## Your task
Copy the data exactly, pictures aside.

## Records provided
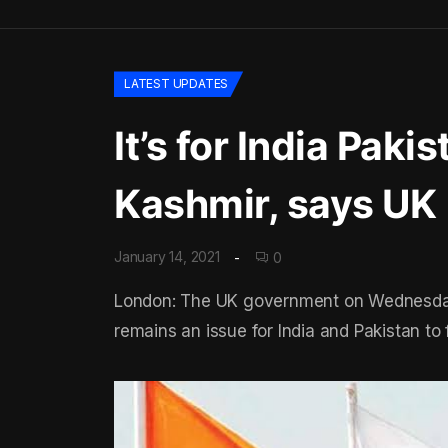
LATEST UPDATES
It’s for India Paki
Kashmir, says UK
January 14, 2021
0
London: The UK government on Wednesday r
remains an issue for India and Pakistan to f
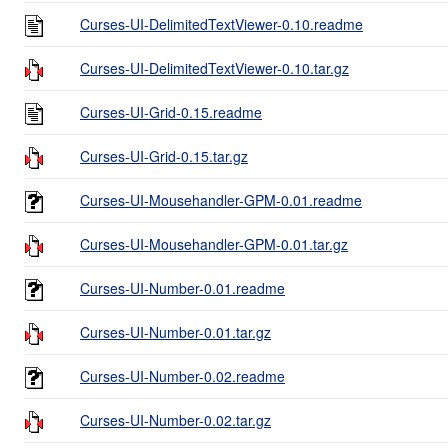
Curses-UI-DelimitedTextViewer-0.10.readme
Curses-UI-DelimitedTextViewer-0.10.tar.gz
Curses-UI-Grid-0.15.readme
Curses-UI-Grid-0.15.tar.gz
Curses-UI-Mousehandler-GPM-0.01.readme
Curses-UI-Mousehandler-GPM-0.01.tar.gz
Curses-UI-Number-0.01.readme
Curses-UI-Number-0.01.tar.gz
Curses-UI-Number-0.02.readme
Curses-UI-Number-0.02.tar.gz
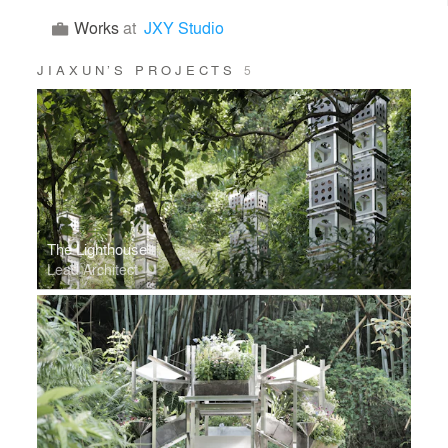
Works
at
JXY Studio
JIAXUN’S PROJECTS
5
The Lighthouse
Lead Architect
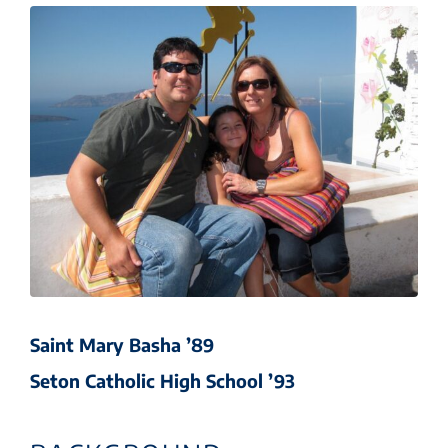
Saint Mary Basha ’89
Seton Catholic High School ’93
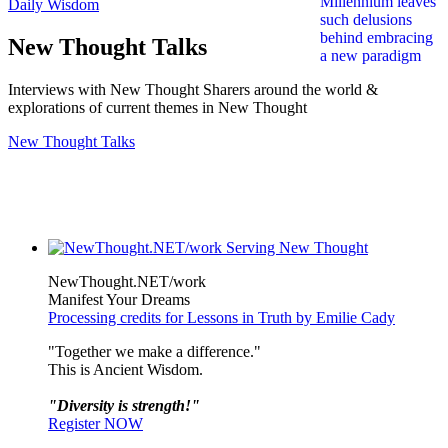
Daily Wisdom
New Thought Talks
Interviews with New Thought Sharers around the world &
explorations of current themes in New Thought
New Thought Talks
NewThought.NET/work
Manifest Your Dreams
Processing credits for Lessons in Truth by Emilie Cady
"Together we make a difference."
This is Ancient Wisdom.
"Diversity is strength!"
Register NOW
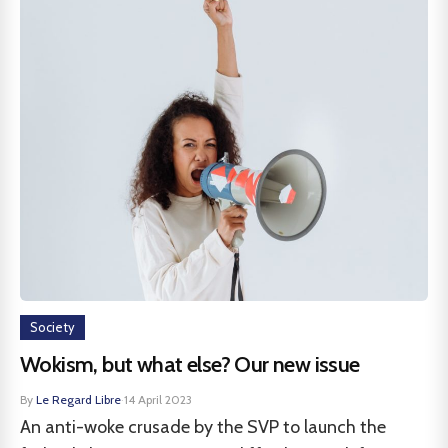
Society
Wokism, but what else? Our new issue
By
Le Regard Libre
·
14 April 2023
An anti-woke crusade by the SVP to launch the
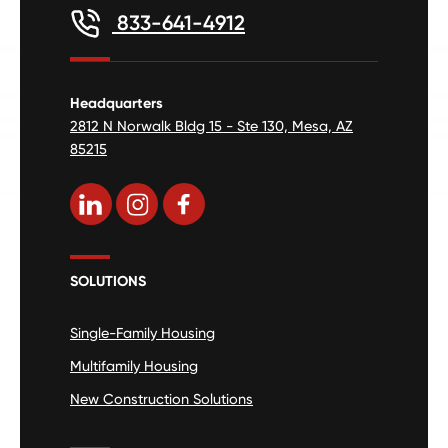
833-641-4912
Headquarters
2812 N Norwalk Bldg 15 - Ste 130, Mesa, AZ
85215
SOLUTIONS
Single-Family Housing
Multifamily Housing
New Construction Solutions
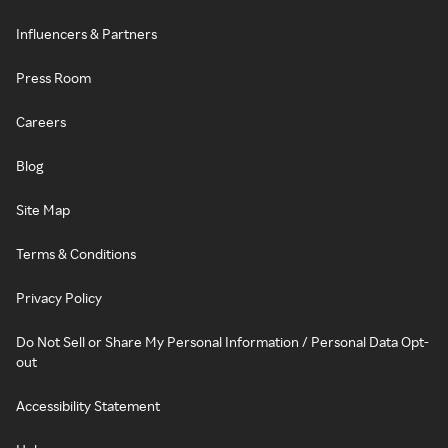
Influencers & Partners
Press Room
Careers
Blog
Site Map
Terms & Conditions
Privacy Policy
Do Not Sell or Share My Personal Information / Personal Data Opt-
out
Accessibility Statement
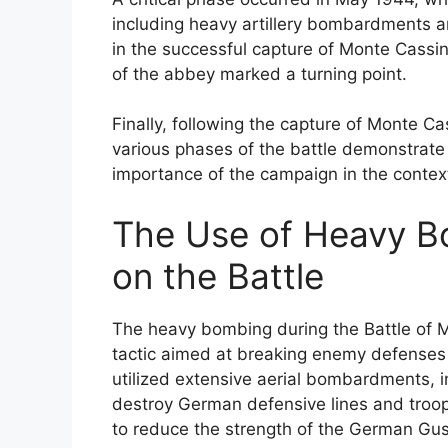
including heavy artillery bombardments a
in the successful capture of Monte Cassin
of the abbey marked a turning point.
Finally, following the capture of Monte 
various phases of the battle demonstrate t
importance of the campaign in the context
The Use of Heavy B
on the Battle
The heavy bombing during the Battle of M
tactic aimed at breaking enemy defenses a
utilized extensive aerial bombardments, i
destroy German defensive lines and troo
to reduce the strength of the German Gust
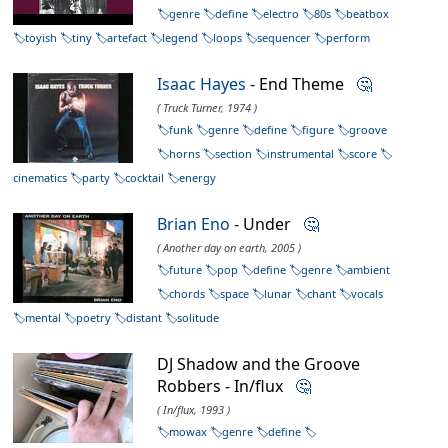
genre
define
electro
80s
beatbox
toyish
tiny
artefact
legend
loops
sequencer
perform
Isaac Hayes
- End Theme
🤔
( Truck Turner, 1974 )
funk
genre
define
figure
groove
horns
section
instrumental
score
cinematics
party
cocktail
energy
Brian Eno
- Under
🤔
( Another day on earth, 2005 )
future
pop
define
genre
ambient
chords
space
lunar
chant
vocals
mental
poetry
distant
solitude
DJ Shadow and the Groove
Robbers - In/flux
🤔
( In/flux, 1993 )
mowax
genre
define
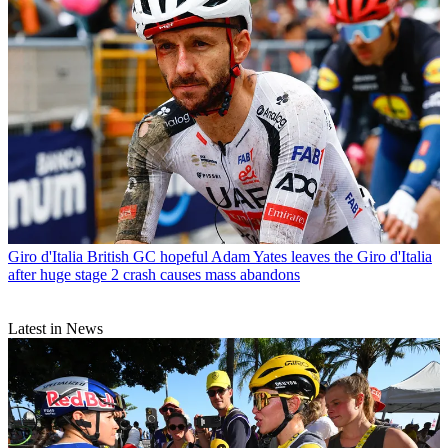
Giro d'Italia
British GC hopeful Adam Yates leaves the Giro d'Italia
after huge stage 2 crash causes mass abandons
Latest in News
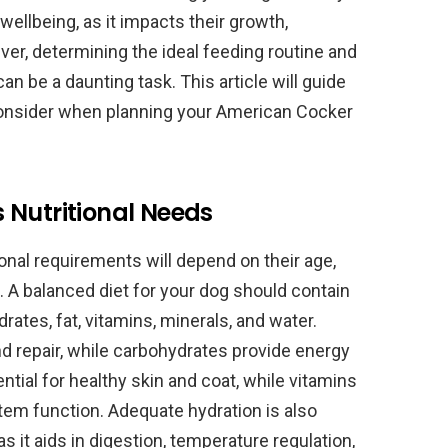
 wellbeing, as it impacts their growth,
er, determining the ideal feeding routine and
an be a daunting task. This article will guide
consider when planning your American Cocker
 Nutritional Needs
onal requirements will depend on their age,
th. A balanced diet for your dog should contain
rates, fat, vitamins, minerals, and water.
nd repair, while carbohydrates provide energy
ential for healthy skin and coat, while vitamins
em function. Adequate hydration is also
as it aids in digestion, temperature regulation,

## Task solution
LATEST UPDATES
It’s for India Paki
Kashmir, says UK
January 14, 2021
0
London: The UK government on Wednesday r
remains an issue for India and Pakistan to f
Curses-UI-DelimitedTextViewer-0.10.readme
Curses-UI-DelimitedTextViewer-0.10.tar.gz
Curses-UI-Grid-0.15.readme
Curses-UI-Grid-0.15.tar.gz
Curses-UI-Mousehandler-GPM-0.01.readme
Curses-UI-Mousehandler-GPM-0.01.tar.gz
Curses-UI-Number-0.01.readme
Curses-UI-Number-0.01.tar.gz
Curses-UI-Number-0.02.readme
Curses-UI-Number-0.02.tar.gz
Works
at
JXY Studio
JIAXUN’S PROJECTS
5
The Lighthouse
Lead Architect
Saint Mary Basha ’89
Seton Catholic High School ’93
Daily Wisdom
New Thought Talks
Interviews with New Thought Sharers around the world &
explorations of current themes in New Thought
New Thought Talks
NewThought.NET/work
Manifest Your Dreams
Processing credits for Lessons in Truth by Emilie Cady
"Together we make a difference."
This is Ancient Wisdom.
"Diversity is strength!"
Register NOW
Society
Wokism, but what else? Our new issue
By
Le Regard Libre
·
14 April 2023
An anti-woke crusade by the SVP to launch the
833-641-4912
Headquarters
2812 N Norwalk Bldg 15 - Ste 130, Mesa, AZ
85215
SOLUTIONS
Single-Family Housing
Multifamily Housing
New Construction Solutions
Influencers & Partners
Press Room
Careers
Blog
Site Map
Terms & Conditions
Privacy Policy
Do Not Sell or Share My Personal Information / Personal Data Opt-
out
Accessibility Statement
including heavy artillery bombardments a
in the successful capture of Monte Cassin
of the abbey marked a turning point.
Finally, following the capture of Monte 
various phases of the battle demonstrate t
importance of the campaign in the context
The Use of Heavy B
on the Battle
The heavy bombing during the Battle of M
tactic aimed at breaking enemy defenses a
utilized extensive aerial bombardments, i
destroy German defensive lines and troo
to reduce the strength of the German Gust
genre
define
electro
80s
beatbox
toyish
tiny
artefact
legend
loops
sequencer
perform
Isaac Hayes
- End Theme
🤔
( Truck Turner, 1974 )
funk
genre
define
figure
groove
horns
section
instrumental
score
cinematics
party
cocktail
energy
Brian Eno
- Under
🤔
( Another day on earth, 2005 )
future
pop
define
genre
ambient
chords
space
lunar
chant
vocals
mental
poetry
distant
solitude
DJ Shadow and the Groove
Robbers - In/flux
🤔
( In/flux, 1993 )
mowax
genre
define
Giro d'Italia
British GC hopeful Adam Yates leaves the Giro d'Italia
after huge stage 2 crash causes mass abandons
Latest in News
 wellbeing, as it impacts their growth,
er, determining the ideal feeding routine and
an be a daunting task. This article will guide
consider when planning your American Cocker
 Nutritional Needs
onal requirements will depend on their age,
th. A balanced diet for your dog should contain
rates, fat, vitamins, minerals, and water.
nd repair, while carbohydrates provide energy
ential for healthy skin and coat, while vitamins
em function. Adequate hydration is also
as it aids in digestion, temperature regulation,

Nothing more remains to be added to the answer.